Onderricht 11 november 2016
dinsdag 11 november 2016
Bron: Thomas KEATING, Open Mind. Open Heart. The Contemplative Dimension of the Gospel, Bloombury, 2006, blz. 32-42: The Sacred Word as Symbol
De mantra is geen voertuig dat ons naar de eenheid met God brengt, geen middel om die eenheid te realiseren. Want wij moeten die eenheid niet realiseren. God is met ons en in ons. De eenheid met God is er. Eén van de meest hinderende gedachten in de spirituele ontwikkeling is de gedachte dat we, om eenheid met God te realiseren of te ervaren, ergens heen moeten gaan, dat we dus gescheiden kunnen zijn van God, dat we Hem buiten ons moeten zoeken of vragen dat Hij naar ons toe zou komen. Het Bijbelse en het liturgische spreken van vervreemding, ballingschap, het gescheiden zijn van God, het verborgen zijn van God, het verlaten zijn van God of het komen van God is alleen uitdrukking van het niet ervaren van en het niet bewust leven vanuit die eenheid. En vooral dat laatste is pas de echte spirituele vervreemding, want het psychologisch gevoelsmatig niet ervaren van eenheid met God (vraag is of dat wel kan!) is geen aanduiding van niet leven vanuit eenheid. En wat ons vervreemdt is al wat de aandacht van ons angstige en begerige ik trekt en gaande houdt, hetgeen ons wegtrekt van ons wezen, van God. Ook als we mediteren is dat afleidende/verleidende actief. De mantra schept de mogelijkheid om dat alles los te laten en drukt ons verlangen, onze intentie uit om met God één te zijn. Niet om iets innerlijks te ervaren dat we dan een eenheidservaring zouden kunnen noemen.

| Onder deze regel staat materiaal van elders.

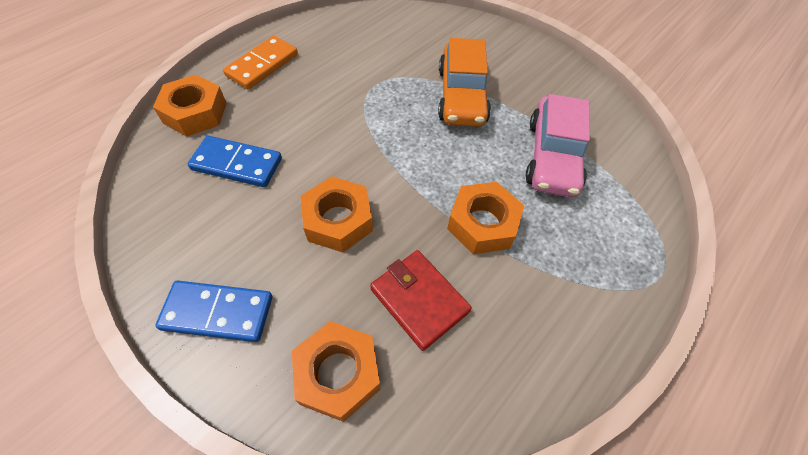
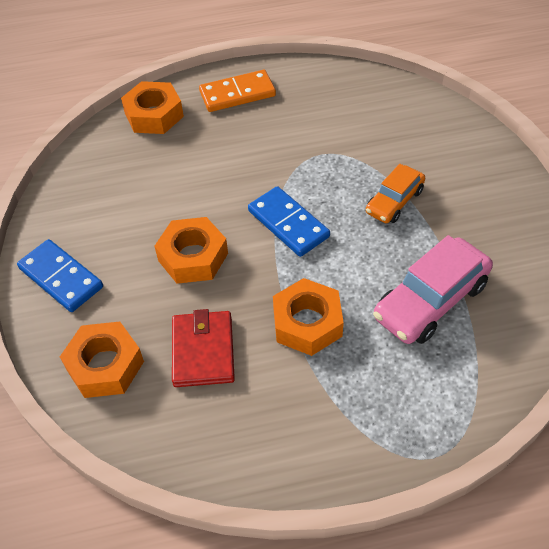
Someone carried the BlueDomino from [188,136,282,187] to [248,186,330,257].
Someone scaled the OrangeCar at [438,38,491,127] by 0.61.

Vaak is wat ons vervreemdt moeilijk los te laten: we worden er erg door in beslag genomen, we zijn er soms door ‘bezeten’. Vooral als emotionele bindingen zich erin aanmelden of de emotionele programmering van onze kindertijd. Maar ook deze laten we los door met aandacht de mantra te herhalen. Het is mogelijk dat we hierdoor een diepere genezing (thuiskomen bij onszelf) bereiken dan door de observatie, de analyse en het therapeutisch hertraumatiseren van de psychoanalyse. Nochtans is meditatie niet primair een kwestie van aandacht (attention) dan wel van gerichtheid (intention). Alles wat heel even deze gerichtheid kan dienen is een goed hulpmiddel bij ons mediteren. Even aandacht voor de ademhaling, wat relaxatieoefeningen, een kaars, een beeld, een icoon. Bij dat laatste is het gevaar reëel dat we echter onze aandacht richten op iets buiten ons en de idee weer binnen sluipt dat we van God gescheiden zijn, dat God ‘daar’ is. Dat is zeker het gevaar bij bepaalde vormen van aanbidding van het ‘sacrament’ dat eigenlijk bedoeld is om binnen het kader van de liturgie (niet daarbuiten) van de eucharistische maaltijd de eenheid te beleven en ervan bewust te worden. Ons verlangen naar eenheid is bovendien als het werk van de genade. Meditatie is geen ‘creërende aandacht’, maar is ontvangen en instemmen. Daarom moeten we een mantra kiezen die kort is en geen emotionele connotaties met zich meebrengt. Het is goed je aan één mantra of gebedswoord te houden en niet constant te veranderen vanuit de gedachte ‘met dat nieuwe zal het beter gaan, zal ik het beter kunnen’.